• DATASET EXTRACT
"""
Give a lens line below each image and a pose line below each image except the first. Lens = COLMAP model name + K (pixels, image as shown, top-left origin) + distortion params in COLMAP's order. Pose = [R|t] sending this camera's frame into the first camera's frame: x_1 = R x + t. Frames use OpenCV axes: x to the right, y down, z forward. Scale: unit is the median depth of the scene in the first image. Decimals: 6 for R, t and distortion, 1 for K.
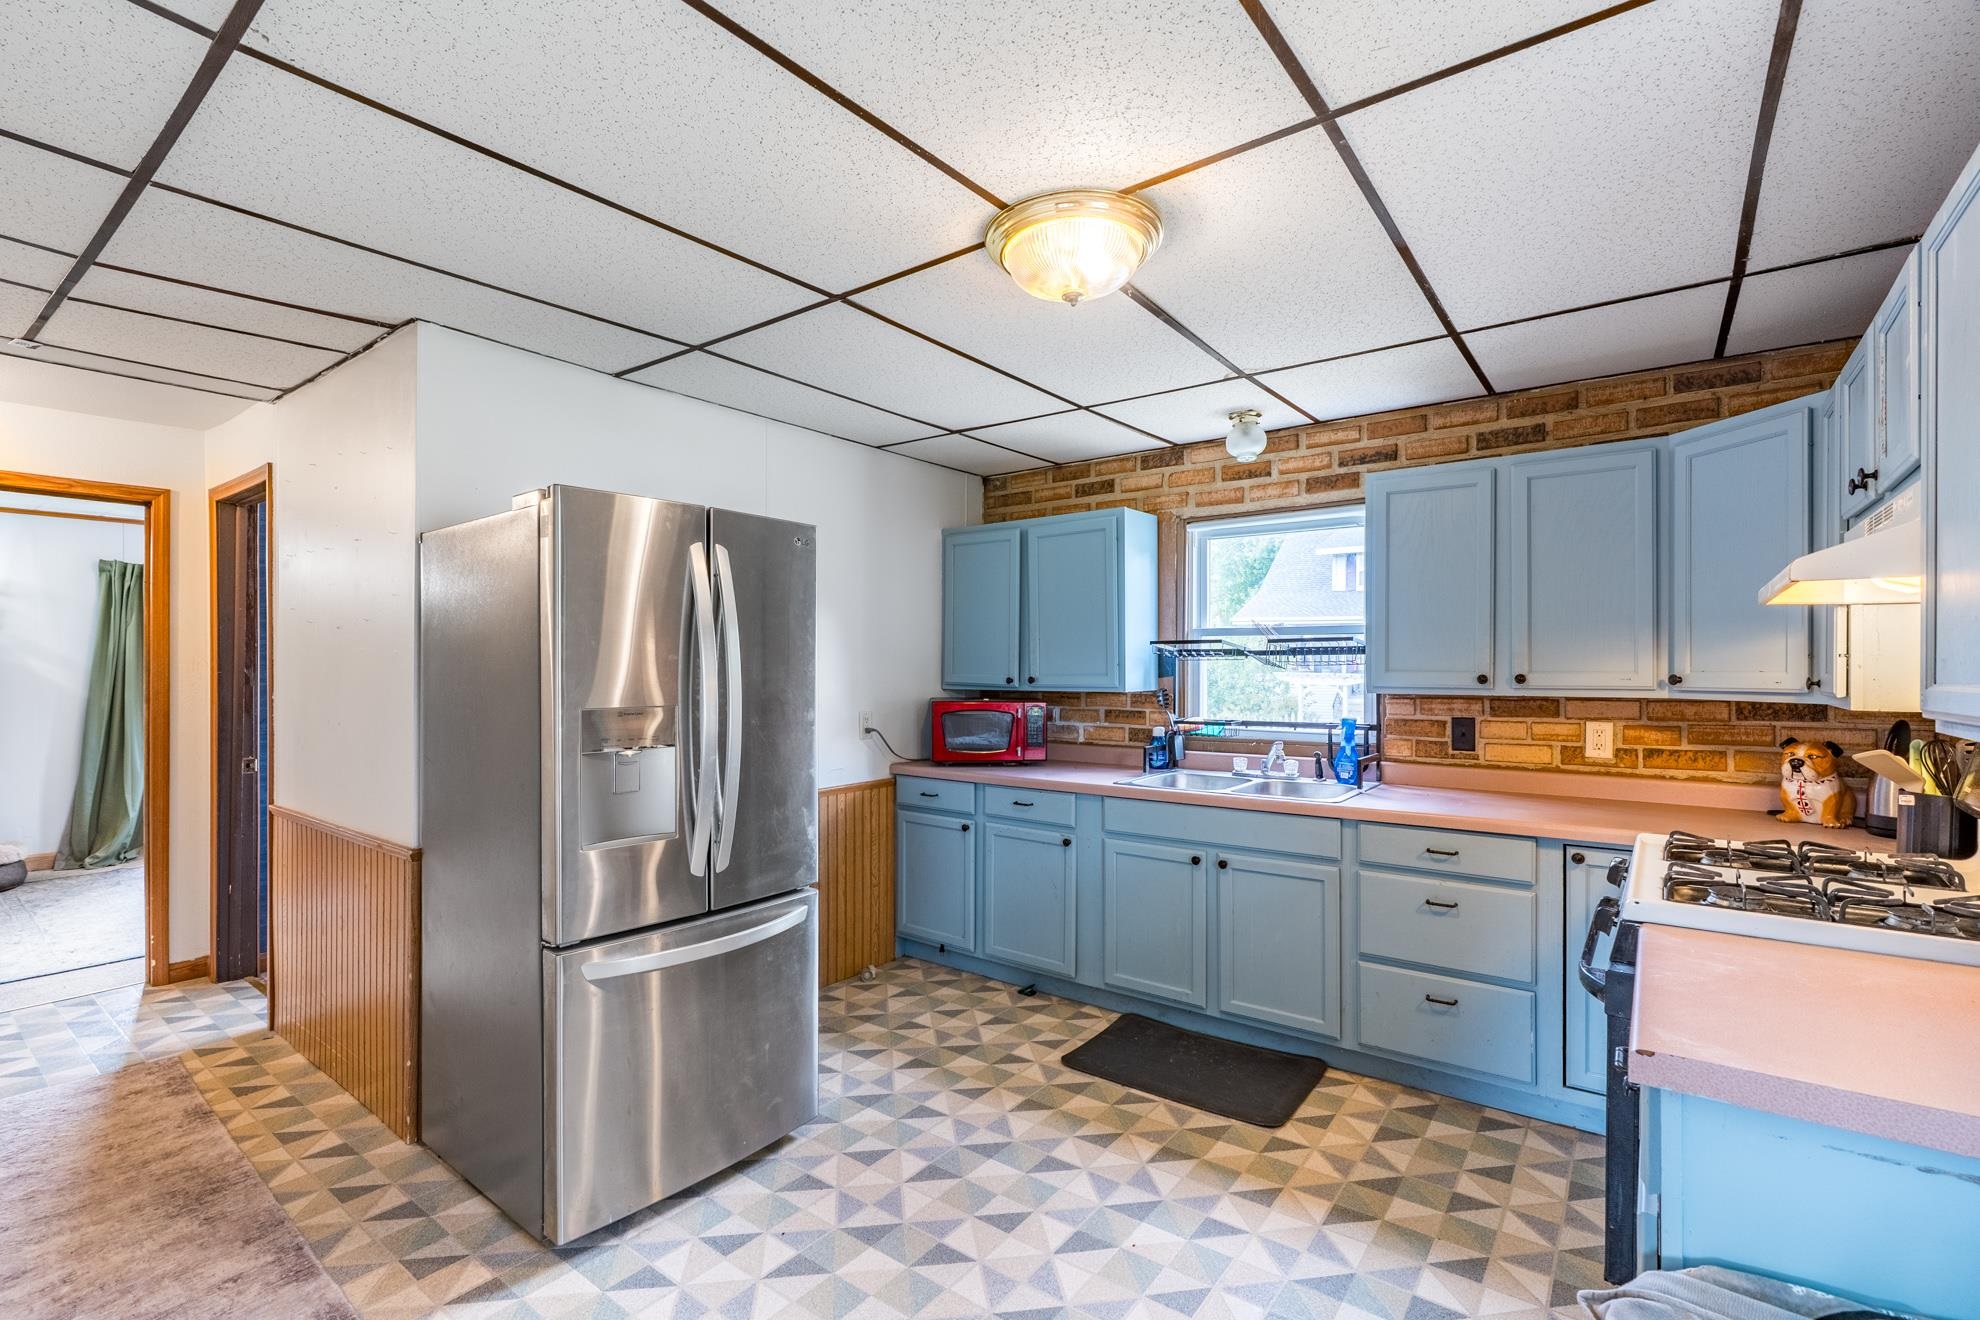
lens RADIAL K [[888.2, 0, 992.9], [0, 888.2, 668.4], [0, 0, 1]] dist [-0.009543, 0.000380]
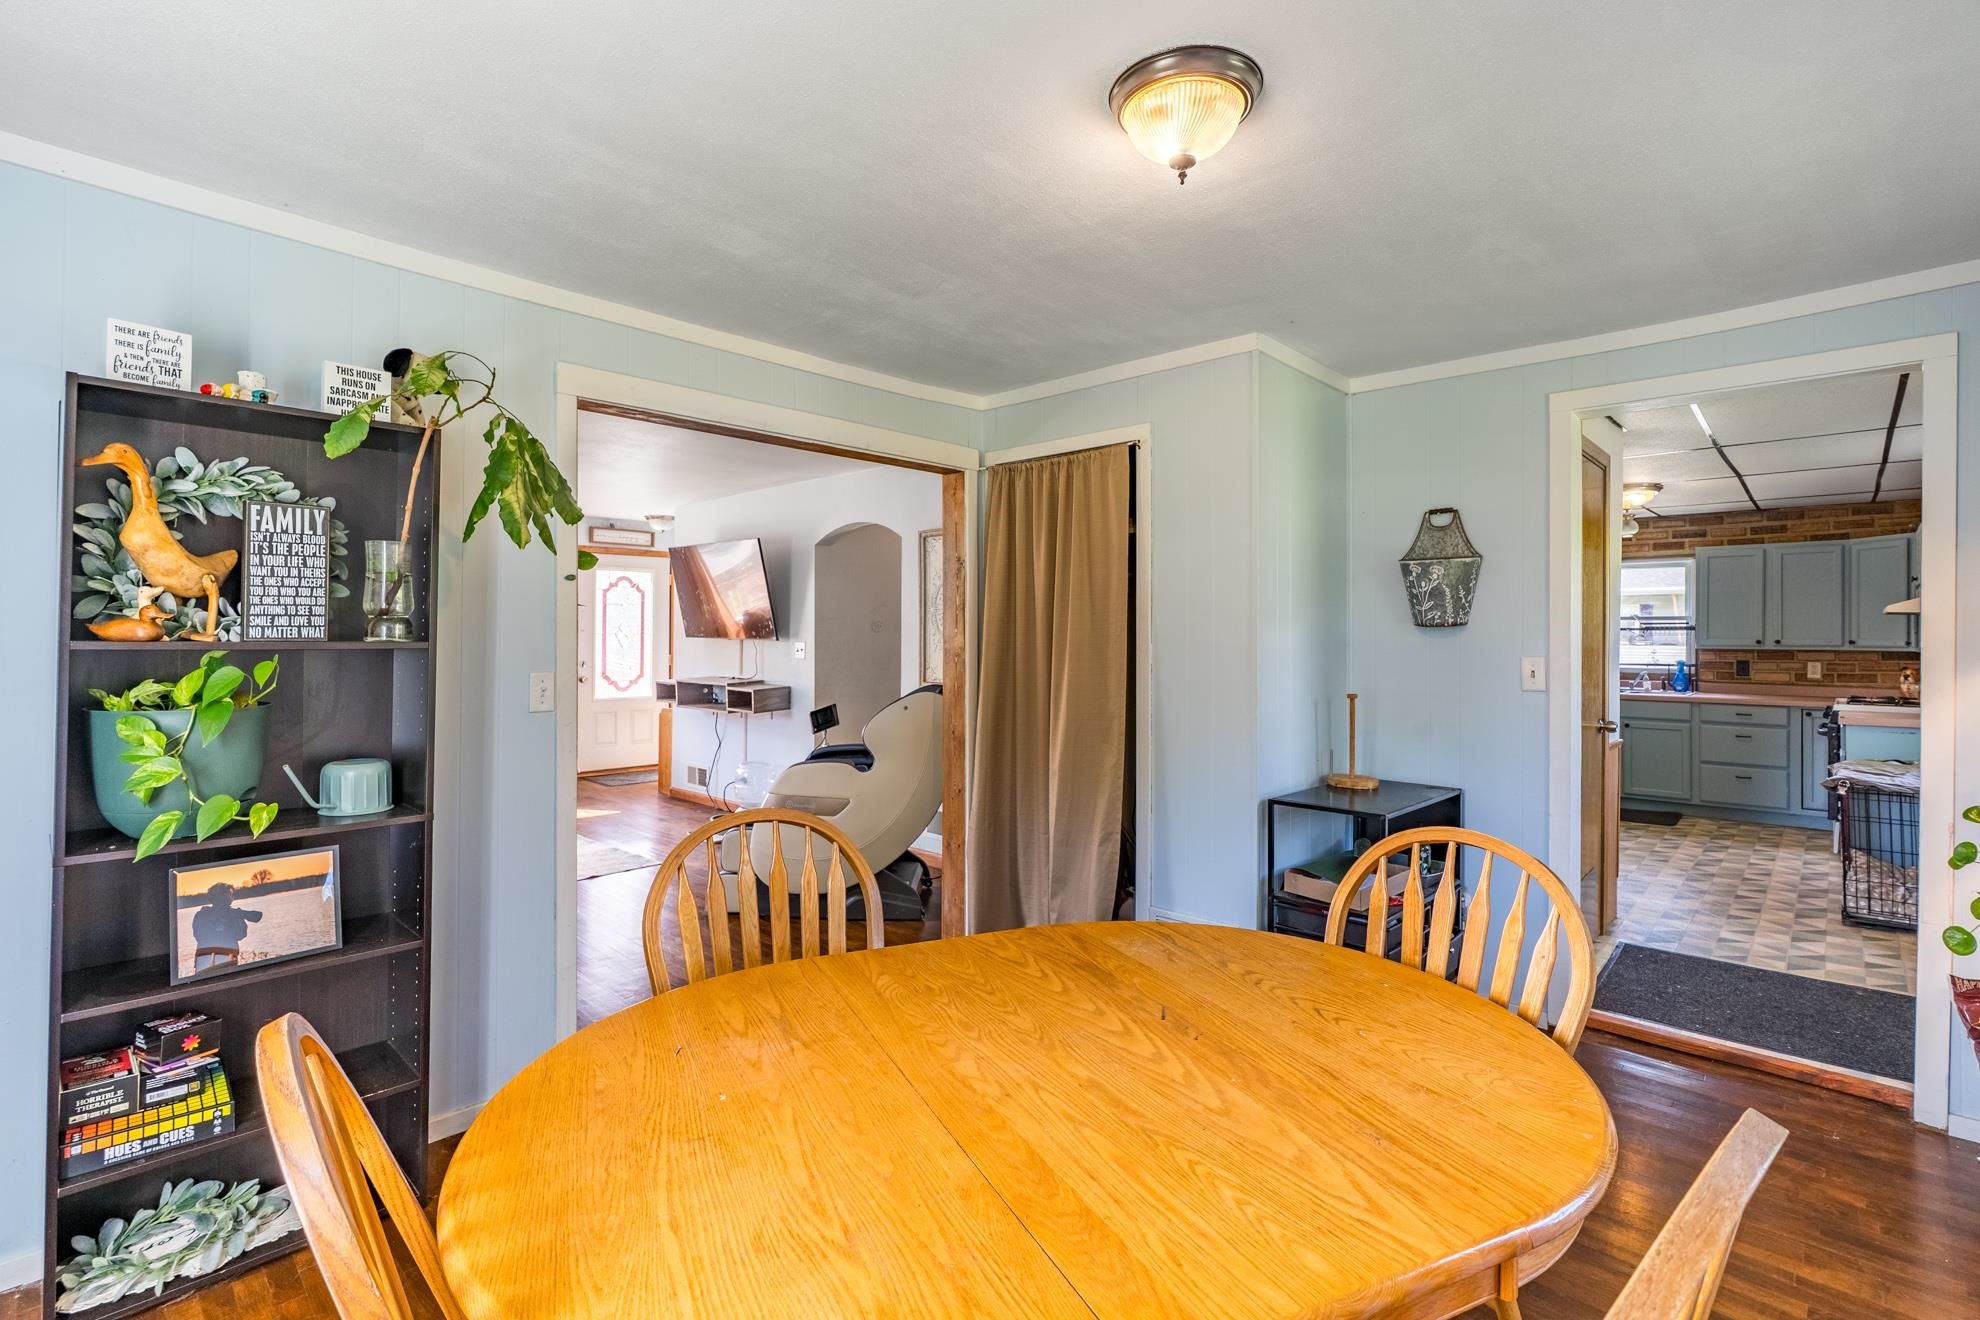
lens RADIAL K [[917.5, 0, 990.0], [0, 917.5, 632.8], [0, 0, 1]] dist [-0.001485, 0.000265]
pose [[0.994621, 0.001216, -0.103569, -1.086524], [-0.001430, 0.999997, -0.001993, -0.004030], [0.103567, 0.002130, 0.994620, -1.438861]]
"""
• EXERCISE PROMPT
Copy the lines above, from the first one down through the line containing "dist [-0.009543, 0.000380]". Include both ends and omit the pictures.

• REPLY TO THE EXERCISE
Give a lens line below each image and a pose line below each image except the first. Lens = COLMAP model name + K (pixels, image as shown, top-left origin) + distortion params in COLMAP's order. Pose = [R|t] sending this camera's frame into the first camera's frame: x_1 = R x + t. Frames use OpenCV axes: x to the right, y down, z forward. Scale: unit is the median depth of the scene in the first image. Decimals: 6 for R, t and distortion, 1 for K.
lens RADIAL K [[888.2, 0, 992.9], [0, 888.2, 668.4], [0, 0, 1]] dist [-0.009543, 0.000380]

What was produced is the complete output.